En el caso de Nicaragua, por ejemplo, todas las entidades, fundaciones y asociaciones que reciban fondos del exterior deben registrarse como “agentes extranjeros” e informar sobre cualquier transferencia de fondos o activos que reciban para realizar sus actividades, origen, uso y destino. De la misma manera, en Guatemala el Decreto Legislativo N° 4-2020 -recientemente validado por la Corte de Constitucionalidad- obliga a las ONGs a identificar a las personas o entidades donantes, la procedencia y destino de las donaciones y las fuentes de financiamiento externo.
En Venezuela, un proyecto de Ley de Cooperación Internacional largamente ambicionado por el oficialismo habilita al presidente a crear un Sistema Integrado de Registro de Organizaciones no Gubernamentales, lo que más allá de sus aspectos administrativos podría en la práctica funcionar como un resorte de control de su funcionamiento interno. Las mismas dudas generó la creación por decreto a mediados de 2020 de la agencia pública para la cooperación internacional de El Salvador que centraliza bajo la órbita gubernamental los canales y oportunidades de acceso a fondos externos.
- Su régimen de sanciones:
El cumplimiento de las obligaciones mencionadas antes no son solo un requisito para que las organizaciones continúen trabajando en el país. Ignorarlas también las expone a riesgos concretos y diversos. En particular, el inicio de procesos penales o la imposición de sanciones administrativas que, en algunos casos, pueden conllevar al cese de su actividad o la cancelación de su personería jurídica. En México, por ejemplo, una reforma impositiva sancionada en diciembre dispone que las organizaciones podrán perder el permiso para operar cuando más del 50% de sus fondos provengan de donaciones por actividades “distintas a los fines para los que fueron autorizadas”.
La experiencia reciente nos muestra que esas consecuencias no tardaron en hacerse visibles para algunas organizaciones. Apenas tres meses después de que la Fundación Violeta Barrios de Chamorro de Nicaragua se negara a registrarse como “agente extranjero” y anunciara el cese de sus actividades, el Ministerio de Gobernación abrió una investigación en su contra por supuesto lavado de dinero.

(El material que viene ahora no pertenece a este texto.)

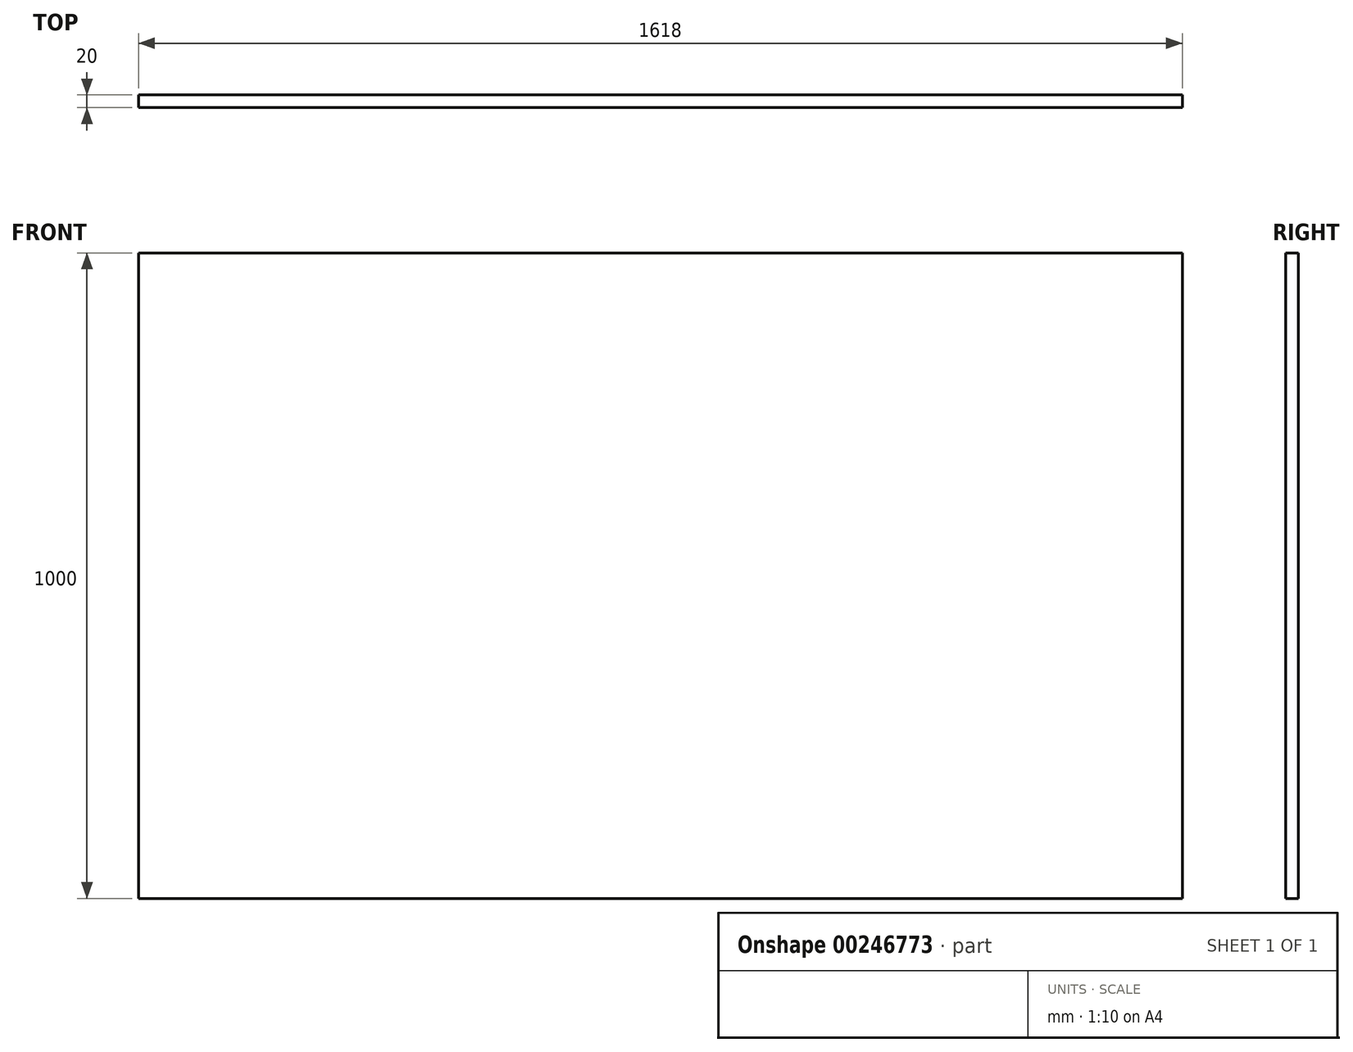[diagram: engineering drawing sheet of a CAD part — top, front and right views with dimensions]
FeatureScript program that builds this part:
annotation { "Feature Type Name" : "Feature", "Feature Type Description" : "" }
export const myFeature = defineFeature(function(context is Context, id is Id, definition is map)
    precondition{}
    {
        {
            var Q0;
            Q0=qCreatedBy(makeId("Front.planeOp"),FACE);
            var sketch = newSketch(context, id + "F0", { "sketchPlane" : qUnion([Q0])});
            skLineSegment(sketch, "E0.bottom", {"start": v(-860.66, 609.67) * mm, "end": v(757.34, 609.67) * mm});
            skLineSegment(sketch, "E0.top", {"start": v(-860.66, -390.33) * mm, "end": v(757.34, -390.33) * mm});
            skLineSegment(sketch, "E0.left", {"start": v(-860.66, 609.67) * mm, "end": v(-860.66, -390.33) * mm});
            skLineSegment(sketch, "E0.right", {"start": v(757.34, 609.67) * mm, "end": v(757.34, -390.33) * mm});
            skSolve(sketch);
        }
        {
            var Q0;
            Q0=makeQuery(id+"F0.imprint","IMPRINT",FACE,{"disambiguationData":[TD([[makeQuery(id+"F0.imprint","IMPRINT",EDGE,{"derivedFrom":sQuery(id+"F0.wireOp",EDGE,"E0.bottom")}),-1.0]])]});
            extrude(context, id + "F1", {"entities" : qUnion([Q0]), "depth" : 20 * mm});
        }
    });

La burocratización del régimen jurídico de las organizaciones sin fines de lucro o su falta de reglamentación han servido en el pasado como mecanismo de control discrecional o intimidación. No hay novedad ahí. De esto, pueden dar testimonio las más de 10 entidades nicaragüenses que perdieron su personería jurídica desde 2018 o, ahora, las 24 que figuran en la “lista negra” de la comisión investigadora de la Asamblea salvadoreña que circuló por las redes sociales.
Ahora bien, en este punto es importante dejar algo en claro: lo que estas nuevas regulaciones ponen en juego no es el compromiso de las organizaciones de la sociedad civil con los deberes de transparencia y rendición de cuentas que corresponden a todos los sujetos de derecho público y privado. Es la justificación de su uso bajo un paradigma que criminaliza el disenso sin dar derecho a réplica y que oscurece con un velo de sospecha la intención de quienes plantean la necesidad de trabajar por sociedades y democracias más justas, transparentes y participativas.
Cuando el disenso y la legítima demanda social pasan a ser considerados como maniobras desestabilizadoras, la rendición de cuentas se transforma en la prueba de una inocencia que ya no se presume. Es por esto que las regulaciones mencionadas aquí contravienen la obligación del Estado de proteger y garantizar el espacio democrático para la sociedad civil, un pilar esencial para la promoción de los derechos humanos, la democracia y el Estado de derecho.